Obviamente no tengo que caer, no tengo que hundirme. Pero si no quiero creer que soy el hijo pródigo, voy a tener que experimentarlo. O veo mis zonas de oscuridad por medio de la luz de la fe, como santa Teresita de Lisieux, que afirmó que Dios le había perdonado más que a Magdalena4, o también –si no sigo su ejemplo– tendré que volverme Magdalena. Tendré que convertirme en cuidador de cerdos, aunque Dios nunca lo quiere porque el camino del hijo pródigo, que cayó tan bajo, está acompañado por el camino de las lágrimas y del dolor del padre amoroso.

Me doy cuenta de que debería empezar por escuchar atentamente, con una atención llena de amor, los textos de los ritos iniciales. Es precisamente en ellos donde está la exhortación: Reconozcamos nuestros pecados –aceptemos por fe que somos hijos pródigos–, para que podamos efectivamente, realmente, tocar la misericordia que se derrama sobre quienes participan en este sacrificio de la cruz que se hace presente.

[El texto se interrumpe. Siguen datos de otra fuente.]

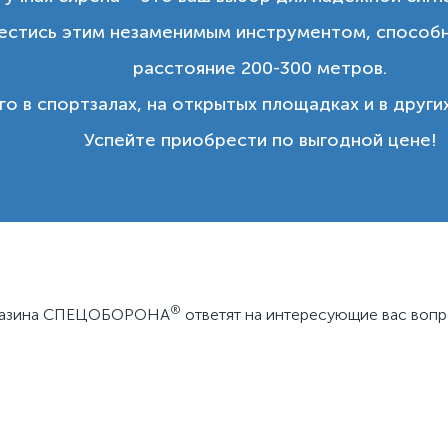
естись этим незаменимым инструментом, способны
расстояние 200-300 метров.
го в спортзалах, на открытых площадках и в друг
Успейте приобрести по выгодной цене!
®
агазина СПЕЦОБОРОНА
ответят на интересующие вас вопр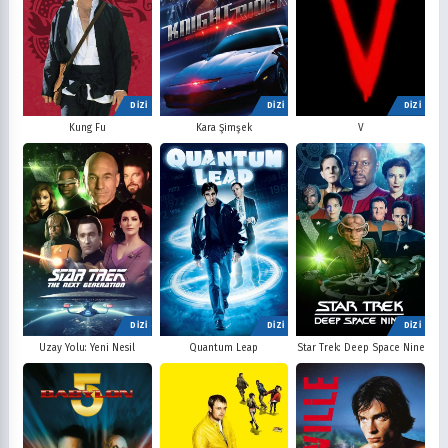
DİZİ
DİZİ
DİZİ
V
Kung Fu
Kara Şimşek
DİZİ
DİZİ
DİZİ
Uzay Yolu: Yeni Nesil
Quantum Leap
Star Trek: Deep Space Nine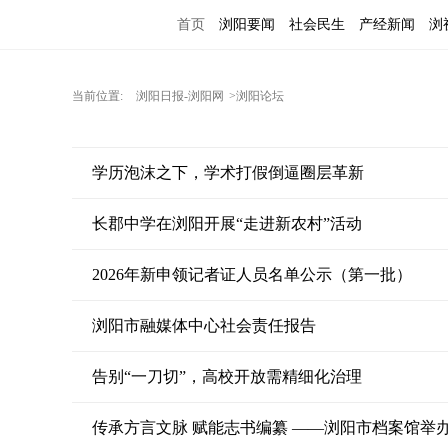
首页
浏阳要闻
社会民生
产经新闻
浏
当前位置:
浏阳日报-浏阳网
>浏阳论坛
学历泡沫之下，学术打假倒逼圈层革新
长郡中学在浏阳开展“走进新农村”活动
2026年新申领记者证人员名单公示（第一批）
浏阳市融媒体中心社会责任报告
告别“一刀切”，高校开放需精细化治理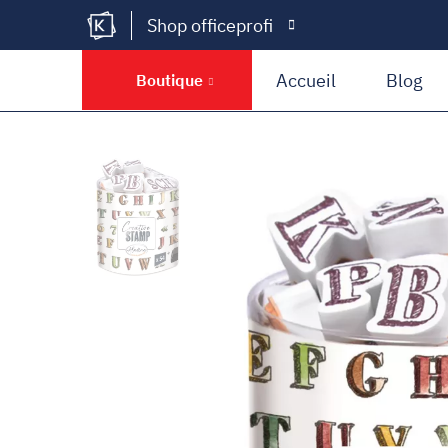
Shop officeprofi
Kramer Krieg
Accueil
Blog
Boutique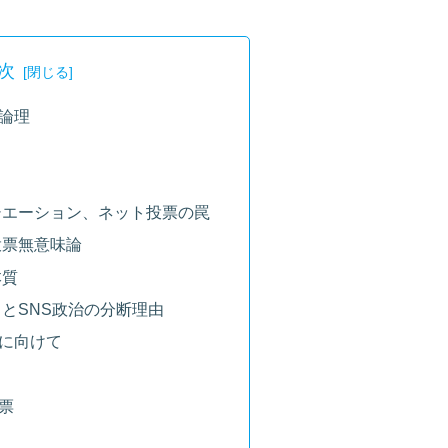
次
論理
シエーション、ネット投票の罠
投票無意味論
本質
とSNS政治の分断理由
に向けて
票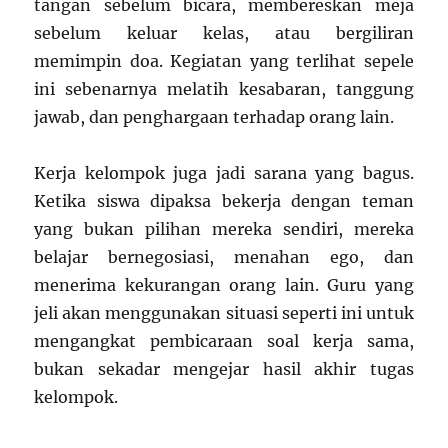
tangan sebelum bicara, membereskan meja
sebelum keluar kelas, atau bergiliran
memimpin doa. Kegiatan yang terlihat sepele
ini sebenarnya melatih kesabaran, tanggung
jawab, dan penghargaan terhadap orang lain.
Kerja kelompok juga jadi sarana yang bagus.
Ketika siswa dipaksa bekerja dengan teman
yang bukan pilihan mereka sendiri, mereka
belajar bernegosiasi, menahan ego, dan
menerima kekurangan orang lain. Guru yang
jeli akan menggunakan situasi seperti ini untuk
mengangkat pembicaraan soal kerja sama,
bukan sekadar mengejar hasil akhir tugas
kelompok.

En la medida de mi descenso, en la medida en la que vea que por mí mismo no me las arreglo en la vida, que en todo necesito a Dios, su amor inefable, fluirán a mí las gracias desde el altar eucarístico. Necesito a Jesús en la Eucaristía en la medida de mi pobreza, que pone de manifiesto que en mí no tengo bien sobrenatural alguno, del que yo sea el creador. Si mi descenso, expresado en la actitud del hijo pródigo, llega a alcanzar profundidad, entonces en la medida de esa profundidad veré lo mucho que soy amado. Porque igual que el hijo pródigo, necesito a Jesús en la Eucaristía, en la medida del hambre que me devora. Y Dios le da Todo –a sí mismo en toda su plenitud– únicamente a aquellos que nada tienen.